Age as a risk factor for AKI

Coca (24) has reviewed AKI in the elderly.  A number of studies have addressed the specifics of AKI in the elderly(25, 26) and age as a risk factor for AKI.  Aitken et al (27) found age to be an independent risk factor for AKI on multivariate analysis of a population of 1577 patients admitted to a University Teaching Hospital within a 1-month period.  A hazard ratio of 1.2 for each 5 yrs increase in age has been suggested.

AKI image 2

Diabetes as a risk factor for AKI

Diabetes is associated with an increased risk of developing AKI following hospital admission (27, 28).  In a study of the impact of DM on outcomes following surgical management of colonic diverticulitis a significantly higher incidence of AKI was found in diabetic compared to non-diabetic patients (29).  Recently published NICE guidelines on AKI (22) and the RCP Concise guidelines (14) both recognise diabetes as one of the most important risk factors for AKI.  In keeping with this, of the 776 non-elective spells from Bath and North East Somerset CCG practices between Nov 2012 and Oct 2013 with a diagnosis of AKI in any position, 24% had an ICD-10 diagnosis code, within the spell, indicating diabetes and 20% were age =65 years with diabetes.  

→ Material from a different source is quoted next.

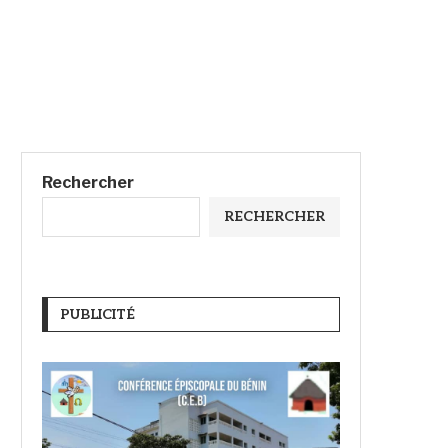
Rechercher
RECHERCHER
PUBLICITÉ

Sepsis as a trigger for AKI

Sepsis as a trigger for AKI has most often been considered in secondary care, particularly in an ICU setting, where it is the cause in approximately 50% of cases and is associated with high mortality (27, 30, 31).  However, sepsis has been shown to be the commonest precipitating factor in community acquired AKI also, accounting for 47% of cases in the retrospective cohort study of Ali et al (10).  Sepsis may trigger intrarenal hemodynamic changes, endothelial dysfunction, infiltration of inflammatory cells in the renal parenchyma, intraglomerular thrombosis and obstruction of tubules with necrotic cells and debris (31, 32).  

Zarjou has reviewed the mechanisms operating in sepsis recognising that in sepsis simultaneous dilation of the afferent and efferent glomerular arterioles is seen, resulting in increased flow but reduced perfusion pressure (33).  The similarity with the effects of ACEI is commented on suggesting that treatment with ACEI may be a particularly important compounding factor.  Importantly, our current understanding emphasises that soluble mediators from distant sites mediate the effects of sepsis on the kidney.  Furthermore, these changes can be seen in the absence of septic shock such as in ‘non-severe’ community acquired pneumonia (34).  Any patient with a pyrexia >38°C and leucocytosis is at risk of AKI.  Elevated CRP has been shown also to be a risk factor for AKI in medical admissions (35).